D3 hätte gewaltige Potenziale. Hätte man das, was man in D2 richtig gemacht hat, erneut so umgesetzt, würds D2 auch um Längen schlagen und in die Gamegeschichte eingehen. Aber so wies momentan ist...nicht.
Mich freuts für Dich, Fremder, dass Dich D3 so lange überzeugen kann und gleichermassen überraschts mit auch, dass D2 das nicht konnte. Aber aus persönlicher Erfahrung kann ich sagen, dass man Spielgewohnheiten mit der Zeit ändert und man wenn man älter wird andere Spiele mag als noch ein paar Jahre zuvor. Könnte also gut sein, dass Dir D2 im D3-Kostüm heute gefallen würde, wenns neu wär 
Mir gehts beispielsweise so mit den Shootern: Zu Zeiten HL, CS, Serious Sam, Quake, etc liebte ich Shooter und konnte gar nicht genug davon bekommen. Aber heute denk ich mir immer nur "Ach noch son Shooter...spiel ich lieber was Anderes".


----------



## skyline930 (10. September 2012)

Ich hab mit 1.0.4 neue Hoffnung geschöpft, aber leider doch nix geworden. Ich bin ein ungeduldiger Spieler und möchte immer etwas neues erreichen. Als Beispiel (nur vom Prinzip): Battlefield 3. Oh, Ribbon, hey, nochn Service Star für meine Waffe, bäm, Combat Efficiency, hey Medaille, oh cool, endlich das Unlock für die Waffe, oh Rank, cool, oh wieder Ribbon. Es passiert immer etwas wo man sich wenigstens etwas freut, obwohl es vielleicht auch wenig bringt, aber man hat etwas.

Bei Diablo sieht das bei mir im Moment so aus (Main nicht Akt 2-Tauglich): Butcher Run, 5 Stacks, go in das Verliesdings, Freekill. Oh Freude halbes Inventar voll gelber Sachen, nichts auch nur ansatzweise mehr wert als NPC-Preis, verkauft an NPC. Wuhu, 150k mehr, achnee halt, ich brauch ja 10 Millionen pro Slotupgrade, ok schade. (edit 2: Mantikor immernoch 200 Millionen/ 2 Billionen? )

Mir fehlt einfach das irgendwie weiterkommen. Ich bekomme keine Items gedroppt, Paragon-Level lohnen sich für mich als nicht Dauer-D3-Zocker/Farmer nicht, brauchen auch Ewigkeiten, kann mir keine Items kaufen, kann deswegen keinen Progress machen, komme deswegen nicht in die Gebiete mit besseren Drops/besseren Farmzonen, kann deswegen keine Upgrades machen, kann deswegen nicht in die nächsten Akte, kann deswegen keine Upgrades machen, kann deswegen nicht in die nächsten Akte, ... 
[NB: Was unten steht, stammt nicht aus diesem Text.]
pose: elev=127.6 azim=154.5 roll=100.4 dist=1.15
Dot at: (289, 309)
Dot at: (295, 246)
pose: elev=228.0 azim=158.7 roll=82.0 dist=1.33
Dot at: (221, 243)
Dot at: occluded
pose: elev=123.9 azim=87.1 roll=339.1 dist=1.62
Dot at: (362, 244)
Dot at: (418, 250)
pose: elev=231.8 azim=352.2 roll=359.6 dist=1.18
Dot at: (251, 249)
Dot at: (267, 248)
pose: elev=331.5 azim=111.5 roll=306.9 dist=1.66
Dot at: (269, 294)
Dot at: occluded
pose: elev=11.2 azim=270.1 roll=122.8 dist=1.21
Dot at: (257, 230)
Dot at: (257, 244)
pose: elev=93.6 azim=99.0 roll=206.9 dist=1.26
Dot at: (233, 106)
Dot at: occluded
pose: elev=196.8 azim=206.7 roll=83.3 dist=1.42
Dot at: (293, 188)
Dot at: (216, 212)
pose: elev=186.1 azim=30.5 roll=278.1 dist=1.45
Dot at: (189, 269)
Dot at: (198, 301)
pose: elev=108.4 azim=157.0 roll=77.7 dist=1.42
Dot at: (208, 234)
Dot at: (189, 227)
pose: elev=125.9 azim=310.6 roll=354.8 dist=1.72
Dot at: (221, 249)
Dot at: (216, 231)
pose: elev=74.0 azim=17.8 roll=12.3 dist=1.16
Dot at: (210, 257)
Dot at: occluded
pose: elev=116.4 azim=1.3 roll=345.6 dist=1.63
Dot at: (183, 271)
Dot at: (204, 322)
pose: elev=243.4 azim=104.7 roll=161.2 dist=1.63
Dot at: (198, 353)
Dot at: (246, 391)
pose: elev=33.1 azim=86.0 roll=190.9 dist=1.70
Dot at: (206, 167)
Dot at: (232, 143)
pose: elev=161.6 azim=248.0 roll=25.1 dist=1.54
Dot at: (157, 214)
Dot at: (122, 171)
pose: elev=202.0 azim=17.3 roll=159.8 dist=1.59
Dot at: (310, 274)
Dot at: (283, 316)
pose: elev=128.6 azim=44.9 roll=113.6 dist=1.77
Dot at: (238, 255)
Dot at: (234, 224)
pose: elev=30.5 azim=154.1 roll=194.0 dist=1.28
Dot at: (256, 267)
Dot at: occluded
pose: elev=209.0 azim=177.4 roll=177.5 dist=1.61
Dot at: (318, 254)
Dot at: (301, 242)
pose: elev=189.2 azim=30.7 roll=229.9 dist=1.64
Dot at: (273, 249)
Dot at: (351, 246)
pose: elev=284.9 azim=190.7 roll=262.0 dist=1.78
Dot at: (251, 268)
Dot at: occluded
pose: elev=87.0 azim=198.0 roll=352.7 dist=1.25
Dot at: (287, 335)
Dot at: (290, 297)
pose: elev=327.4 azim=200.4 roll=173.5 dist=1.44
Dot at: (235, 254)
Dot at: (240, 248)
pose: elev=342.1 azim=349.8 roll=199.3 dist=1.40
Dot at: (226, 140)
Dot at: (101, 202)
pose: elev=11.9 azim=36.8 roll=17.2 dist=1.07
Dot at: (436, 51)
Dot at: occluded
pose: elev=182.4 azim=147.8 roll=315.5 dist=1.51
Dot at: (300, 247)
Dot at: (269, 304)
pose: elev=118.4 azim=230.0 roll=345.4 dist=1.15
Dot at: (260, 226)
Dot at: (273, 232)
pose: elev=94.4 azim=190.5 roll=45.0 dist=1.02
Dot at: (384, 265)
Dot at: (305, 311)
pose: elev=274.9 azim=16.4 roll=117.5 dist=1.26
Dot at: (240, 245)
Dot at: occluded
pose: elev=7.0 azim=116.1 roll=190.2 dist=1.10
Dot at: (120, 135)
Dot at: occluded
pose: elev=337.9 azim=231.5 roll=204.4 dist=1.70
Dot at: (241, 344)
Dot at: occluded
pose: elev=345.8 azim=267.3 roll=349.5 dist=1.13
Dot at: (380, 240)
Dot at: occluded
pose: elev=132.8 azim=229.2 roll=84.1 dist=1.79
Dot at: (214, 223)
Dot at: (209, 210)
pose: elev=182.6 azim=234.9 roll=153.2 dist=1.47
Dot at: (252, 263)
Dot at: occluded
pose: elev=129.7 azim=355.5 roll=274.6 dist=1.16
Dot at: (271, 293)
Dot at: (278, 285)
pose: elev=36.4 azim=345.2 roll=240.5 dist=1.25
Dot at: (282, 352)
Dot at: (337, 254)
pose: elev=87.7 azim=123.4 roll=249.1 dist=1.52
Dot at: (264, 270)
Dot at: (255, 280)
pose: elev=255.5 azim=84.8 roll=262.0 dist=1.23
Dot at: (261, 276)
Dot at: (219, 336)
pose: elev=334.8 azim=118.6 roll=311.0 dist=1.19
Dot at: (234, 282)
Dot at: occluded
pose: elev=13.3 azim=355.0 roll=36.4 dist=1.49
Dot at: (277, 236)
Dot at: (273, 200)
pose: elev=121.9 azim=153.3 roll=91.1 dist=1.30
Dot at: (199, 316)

Mir fehlt einfach Motivation. Ich will Diablo nicht schlechtreden, mir gefällt das Spiel eigentlich. Nur kann ich eben nicht länger als 30 Minuten spielen ohne anfangen zu gähnen. Aber die 30 Minuten falls ich mich dazu aufraffe machen mir viel Spaß.

Meiner Meinung nach ist das was Diablo 3 "unverbesserlich" bzw. "unfixbar" macht das RMAH. Ich war eigentlich dafür, aber es gibt einen entscheidenden Nachteil: Blizzard wird den Teufel tun als ein besseres und motiverenderes Dropsystem machen, denn je öfter es die Items gibt, desto weniger wird Blizzard 250&#8364;*15% bekommen. Ich wollte es nicht glauben das sowas passiert, aber die knallharte Wahrheit ist so. Otto Normalspieler mit maximal 2-3 Stunden täglich und ohne echtes Geld wird nie Akt 4 Inferno sehen.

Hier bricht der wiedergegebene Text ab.